To manage waste, govt seeks Haryana’s help

In a bid to prevent the national capital from the hazardous industrial waste, the Delhi government is seeking help from the neighbouring state Haryana. The environment department of Delhi government has written a letter to its Haryana counterpart seeking help for treatment, storage and disposal facilities (TSDF) for the hazardous industrial waste.

The department had dispatched the letter in September and is waiting for a favourable reply from the Haryana government.
“Haryana has a large TSDF in the Pali area near Faridabad town. The performance of the TSDF is appreciable and the city government needs same kind of facility to get rid of the hazardous industrial wastage,” said a senior Delhi government official.
According to a government data, Delhi has noticed a 500 per cent rise in the industrial units in last 30 years. In the year 1961, 18,500 industrial units were operating in Delhi and the numbers have been increased to 93,000 in 2011.
“Most of these small-scale industries produce polythene, nylon, chloroform, lead, rubber and insecticide items which causes heavy hazardous waste,” the official added.

DATA EXTRACT –
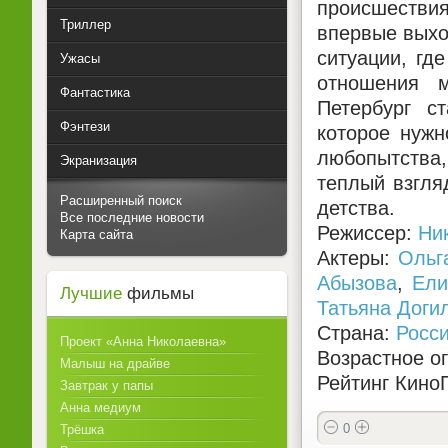
происшествия
Триллер
впервые выхо
ситуации, гд
Ужасы
отношения 
Фантастика
Петербург с
Фэнтези
которое нуж
любопытства
Экранизация
теплый взгля
Расширенный поиск
детства.
Все последние новости
Режиссер:
Ни
Карта сайта
Актеры:
Ольг
Абызова
,
Ели
Лучшие
фильмы
Татьяна Доги
Страна:
Росс
Проект «Анна Николаевна»
Возрастное о
Малыш на драйве
Рейтинг КиноП
Завтрак у папы
Анна медиум
0
Трёшка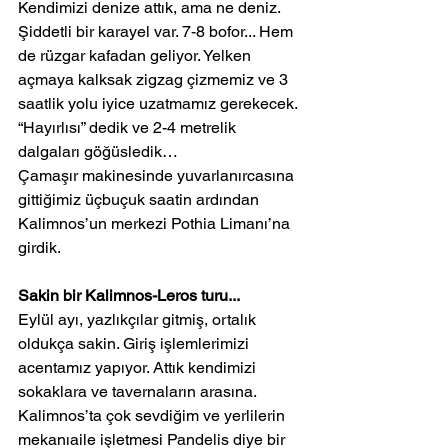
Kendimizi denize attık, ama ne deniz. 
Şiddetli bir karayel var. 7-8 bofor... Hem 
de rüzgar kafadan geliyor. Yelken 
açmaya kalksak zigzag çizmemiz ve 3 
saatlik yolu iyice uzatmamız gerekecek. 
“Hayırlısı” dedik ve 2-4 metrelik 
dalgaları göğüsledik…
Çamaşır makinesinde yuvarlanırcasına 
gittiğimiz üçbuçuk saatin ardından 
Kalimnos’un merkezi Pothia Limanı’na 
girdik.
Sakin bir Kalimnos-Leros turu...
Eylül ayı, yazlıkçılar gitmiş, ortalık 
oldukça sakin. Giriş işlemlerimizi 
acentamız yapıyor. Attık kendimizi 
sokaklara ve tavernaların arasına. 
Kalimnos’ta çok sevdiğim ve yerlilerin 
mekanıaile işletmesi Pandelis diye bir 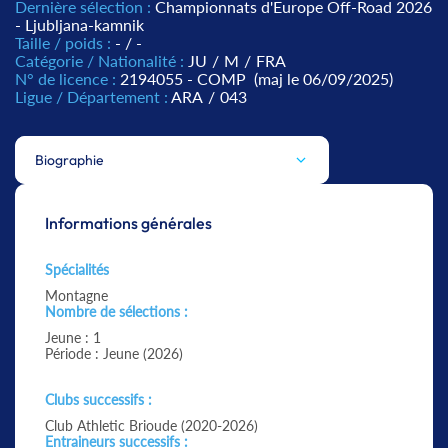
Dernière sélection :
Championnats d'Europe Off-Road 2026
- Ljubljana-kamnik
Taille / poids :
- / -
Catégorie / Nationalité :
JU
/
M
/
FRA
N° de licence :
2194055 - COMP
(maj le 06/09/2025)
Ligue / Département :
ARA
/
043
Biographie
Informations générales
Spécialités
Montagne
Nombre de sélections :
Jeune : 1
Période : Jeune (2026)
Clubs successifs :
Club Athletic Brioude (2020-2026)
Entraineurs successifs :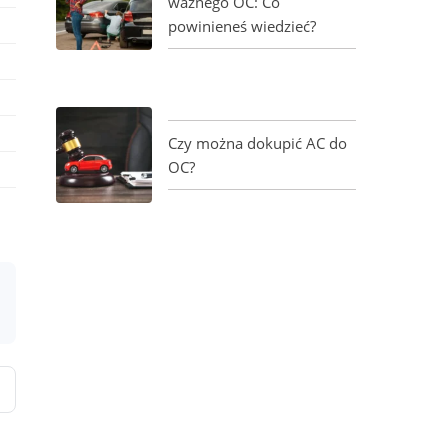
ważnego OC: Co
powinieneś wiedzieć?
Czy można dokupić AC do
OC?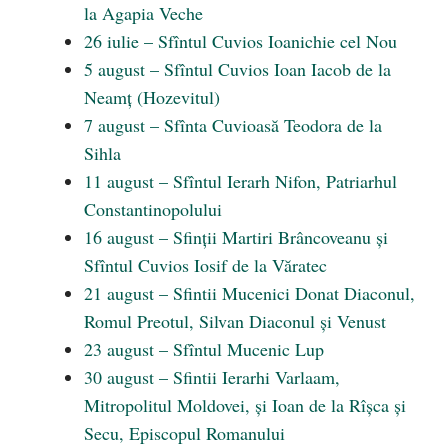
la Agapia Veche
26 iulie – Sfîntul Cuvios Ioanichie cel Nou
5 august – Sfîntul Cuvios Ioan Iacob de la
Neamţ (Hozevitul)
7 august – Sfînta Cuvioasă Teodora de la
Sihla
11 august – Sfîntul Ierarh Nifon, Patriarhul
Constantinopolului
16 august – Sfinții Martiri Brâncoveanu și
Sfîntul Cuvios Iosif de la Văratec
21 august – Sfintii Mucenici Donat Diaconul,
Romul Preotul, Silvan Diaconul și Venust
23 august – Sfîntul Mucenic Lup
30 august – Sfintii Ierarhi Varlaam,
Mitropolitul Moldovei, și Ioan de la Rîșca și
Secu, Episcopul Romanului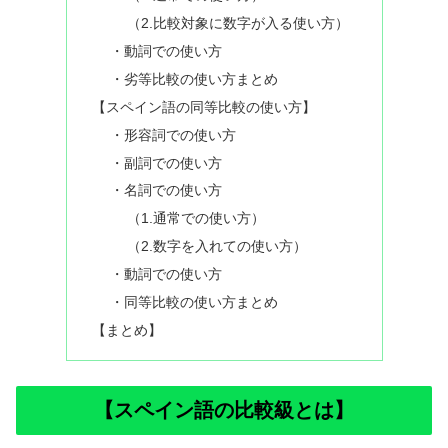
（2.比較対象に数字が入る使い方）
・動詞での使い方
・劣等比較の使い方まとめ
【スペイン語の同等比較の使い方】
・形容詞での使い方
・副詞での使い方
・名詞での使い方
（1.通常での使い方）
（2.数字を入れての使い方）
・動詞での使い方
・同等比較の使い方まとめ
【まとめ】
【スペイン語の比較級とは】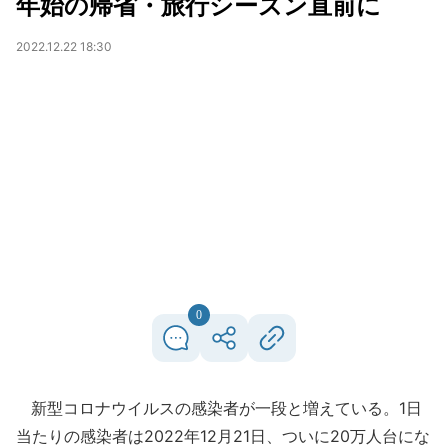
年始の帰省・旅行シーズン直前に
2022.12.22 18:30
0
新型コロナウイルスの感染者が一段と増えている。1日
当たりの感染者は2022年12月21日、ついに20万人台にな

WORK TO COMPLETE –
[a] According to the article on Delhi's hazardous waste, where is Haryana's large TSDF located?
[b] Please extend the article on Delhi's hazardous waste with a few more paragraphs that pick up after its final sentence.

RESPONSES BY TASK –
[a] In the Pali area near Faridabad town.

[b]
According to the data from Central Pollution Control Board, around 2,000 metric tones of poisonous gases and around 300 million litres of waste water and corrosive liquid by products are pumped in to the environment every day.
Earlier a court has ordered the closure and relocation of about 9,000 such industrial units who flaunt the government norms of hazardous wastage. These are prohibited in the national capital according to the city’s 35-year-old Master Plan. Others include those that violate the air and water standards of the Delhi Pollution Control Committee (DPCC).
Delhi is also responsible for 71 per cent of pollution in the Yamuna river. It pumps a huge 1,700 million litres of human and industrial wastage from 17 open drains in just two percent of the river banks which touches the city.
The city government is planning to built a common TSDF in Kanjhawala and Ghummanhera villages of Delhi.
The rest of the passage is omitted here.